- Required action: Reproduce the entries word for word, and omit any picture you find in them.

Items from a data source
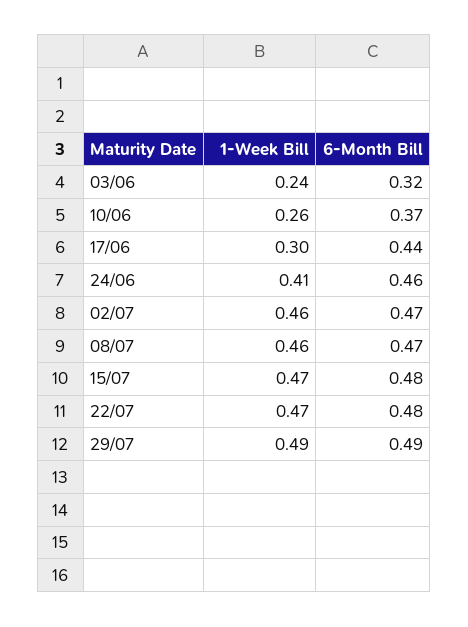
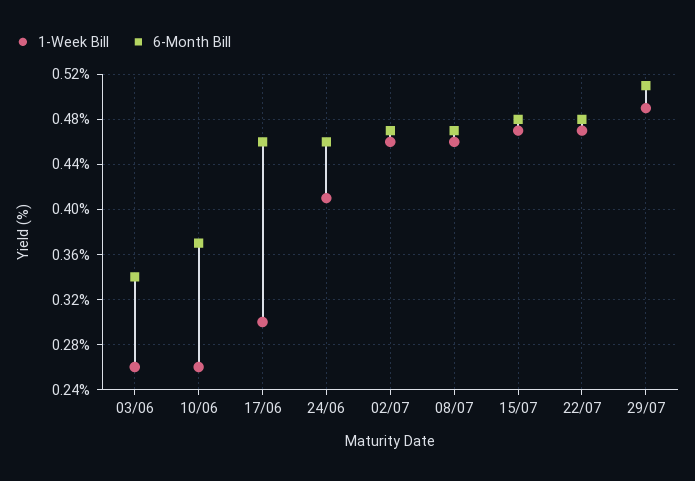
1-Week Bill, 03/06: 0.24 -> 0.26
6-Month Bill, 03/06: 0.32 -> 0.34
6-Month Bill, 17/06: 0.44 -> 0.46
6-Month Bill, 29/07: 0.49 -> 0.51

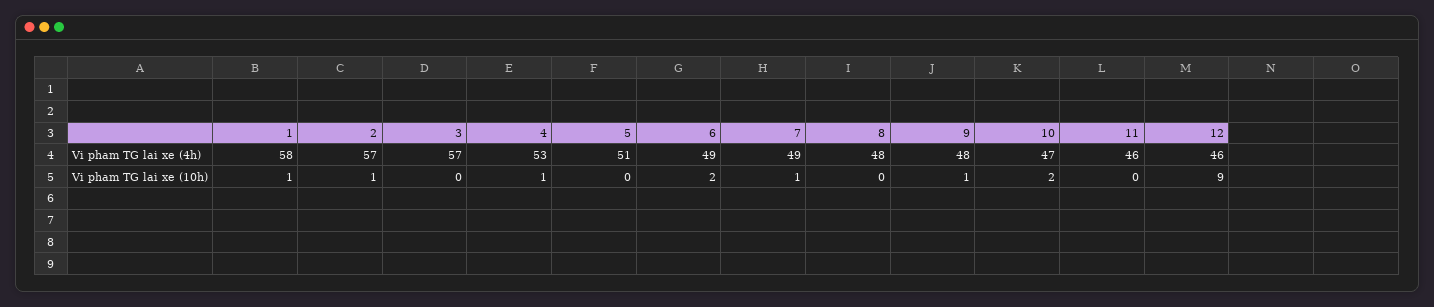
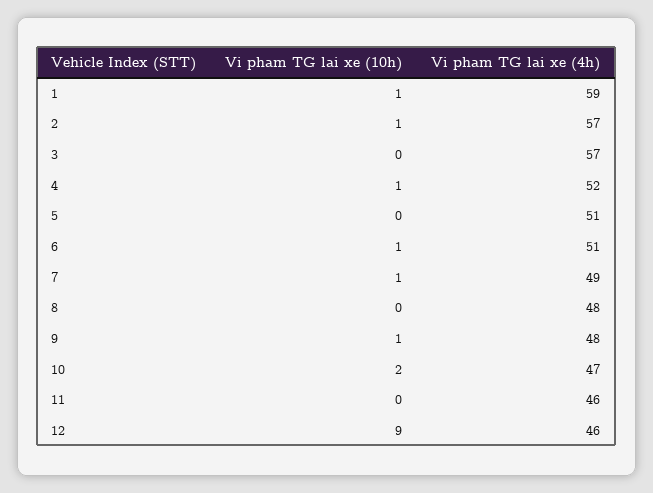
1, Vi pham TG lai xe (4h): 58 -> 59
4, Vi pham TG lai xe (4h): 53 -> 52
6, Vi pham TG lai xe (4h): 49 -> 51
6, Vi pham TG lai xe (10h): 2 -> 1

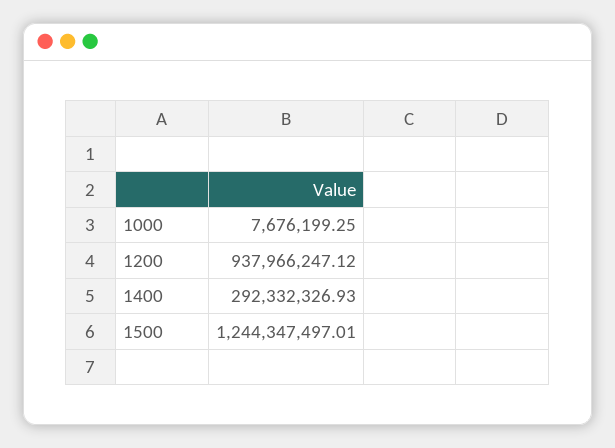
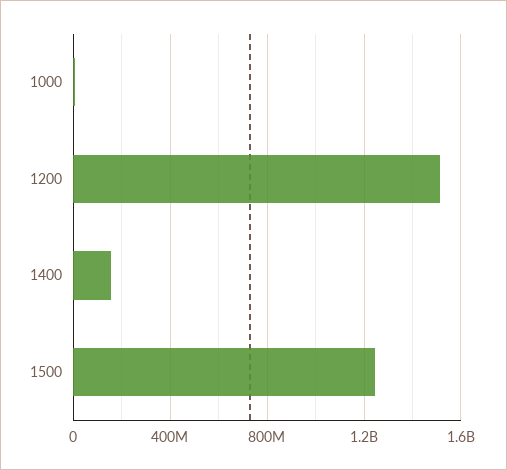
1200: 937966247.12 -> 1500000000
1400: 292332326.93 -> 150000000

- Response for this exercise:
1-Week Bill, 03/06: 0.24 -> 0.26
6-Month Bill, 03/06: 0.32 -> 0.34
6-Month Bill, 17/06: 0.44 -> 0.46
6-Month Bill, 29/07: 0.49 -> 0.51

1, Vi pham TG lai xe (4h): 58 -> 59
4, Vi pham TG lai xe (4h): 53 -> 52
6, Vi pham TG lai xe (4h): 49 -> 51
6, Vi pham TG lai xe (10h): 2 -> 1

1200: 937966247.12 -> 1500000000
1400: 292332326.93 -> 150000000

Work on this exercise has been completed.